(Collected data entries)
-*-*-
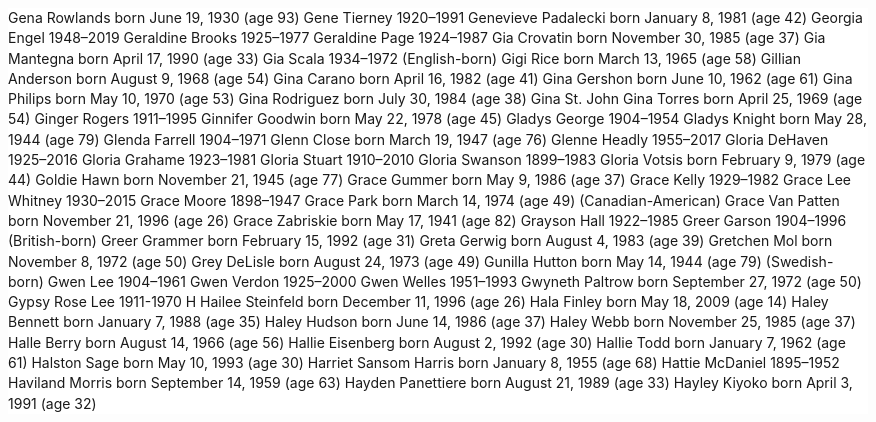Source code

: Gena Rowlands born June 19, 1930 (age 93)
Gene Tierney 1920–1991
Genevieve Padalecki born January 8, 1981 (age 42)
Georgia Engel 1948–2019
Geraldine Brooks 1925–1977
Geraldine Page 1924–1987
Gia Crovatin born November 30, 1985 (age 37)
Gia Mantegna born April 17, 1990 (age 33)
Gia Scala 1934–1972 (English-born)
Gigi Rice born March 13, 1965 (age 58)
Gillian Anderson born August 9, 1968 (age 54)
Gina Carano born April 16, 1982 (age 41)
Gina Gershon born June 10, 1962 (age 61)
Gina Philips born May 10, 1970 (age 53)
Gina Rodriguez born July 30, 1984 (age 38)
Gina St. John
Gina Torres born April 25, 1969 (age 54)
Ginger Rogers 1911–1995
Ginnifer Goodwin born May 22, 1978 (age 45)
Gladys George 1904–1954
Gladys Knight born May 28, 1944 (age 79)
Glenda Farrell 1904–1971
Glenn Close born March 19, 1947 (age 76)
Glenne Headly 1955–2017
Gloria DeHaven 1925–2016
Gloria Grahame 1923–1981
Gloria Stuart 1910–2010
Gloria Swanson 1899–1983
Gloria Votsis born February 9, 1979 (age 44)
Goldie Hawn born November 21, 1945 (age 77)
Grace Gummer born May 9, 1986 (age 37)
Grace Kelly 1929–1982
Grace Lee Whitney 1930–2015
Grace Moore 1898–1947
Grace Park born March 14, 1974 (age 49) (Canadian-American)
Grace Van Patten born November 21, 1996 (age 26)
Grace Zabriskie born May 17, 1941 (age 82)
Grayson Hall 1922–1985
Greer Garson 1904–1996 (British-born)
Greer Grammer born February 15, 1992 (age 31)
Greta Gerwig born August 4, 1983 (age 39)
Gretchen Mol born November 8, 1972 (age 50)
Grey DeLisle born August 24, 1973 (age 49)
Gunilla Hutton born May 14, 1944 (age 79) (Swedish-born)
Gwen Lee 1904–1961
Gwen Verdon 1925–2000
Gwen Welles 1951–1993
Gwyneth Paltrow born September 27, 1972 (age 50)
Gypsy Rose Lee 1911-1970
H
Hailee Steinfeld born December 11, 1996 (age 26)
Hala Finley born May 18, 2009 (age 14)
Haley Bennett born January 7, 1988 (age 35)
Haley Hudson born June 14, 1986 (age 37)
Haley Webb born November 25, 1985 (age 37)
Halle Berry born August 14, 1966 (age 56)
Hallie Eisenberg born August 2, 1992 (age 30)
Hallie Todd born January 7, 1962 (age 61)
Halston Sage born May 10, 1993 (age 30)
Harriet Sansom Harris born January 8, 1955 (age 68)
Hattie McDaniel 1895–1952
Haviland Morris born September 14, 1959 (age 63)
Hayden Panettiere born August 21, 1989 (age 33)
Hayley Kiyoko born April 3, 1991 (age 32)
-*-*-
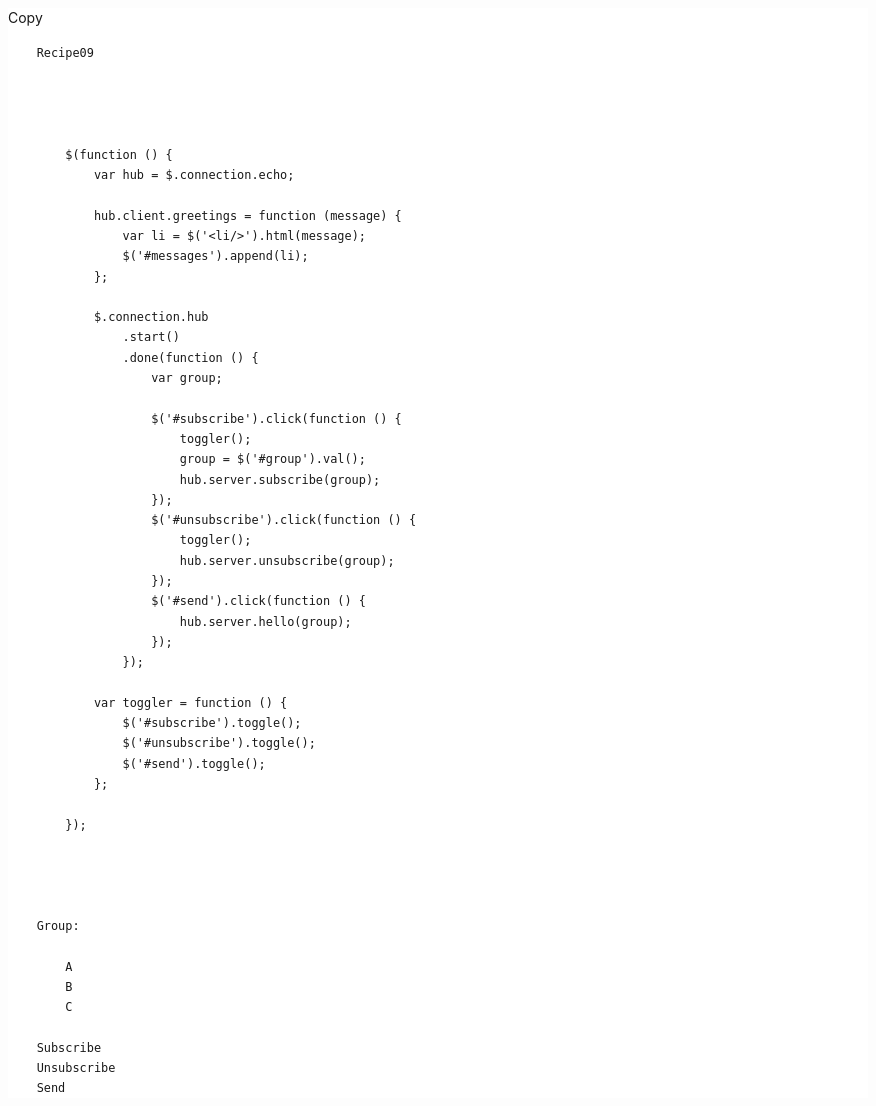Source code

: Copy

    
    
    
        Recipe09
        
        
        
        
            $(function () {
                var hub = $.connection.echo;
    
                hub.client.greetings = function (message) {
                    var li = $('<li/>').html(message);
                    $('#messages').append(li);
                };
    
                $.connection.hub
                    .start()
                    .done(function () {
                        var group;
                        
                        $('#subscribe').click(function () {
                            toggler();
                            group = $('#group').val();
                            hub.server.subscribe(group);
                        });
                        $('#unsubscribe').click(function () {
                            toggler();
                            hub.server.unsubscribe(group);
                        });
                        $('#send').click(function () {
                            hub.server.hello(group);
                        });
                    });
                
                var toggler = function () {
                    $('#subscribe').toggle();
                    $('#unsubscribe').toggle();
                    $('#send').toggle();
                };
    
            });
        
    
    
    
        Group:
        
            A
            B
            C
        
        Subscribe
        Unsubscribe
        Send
-*-*-
AIM OF THE EXERCISE:
Find and copy every line in the entries above where the string "click" occurs.

WRITTEN SOLUTION:
                        $('#subscribe').click(function () {
                        $('#unsubscribe').click(function () {
                        $('#send').click(function () {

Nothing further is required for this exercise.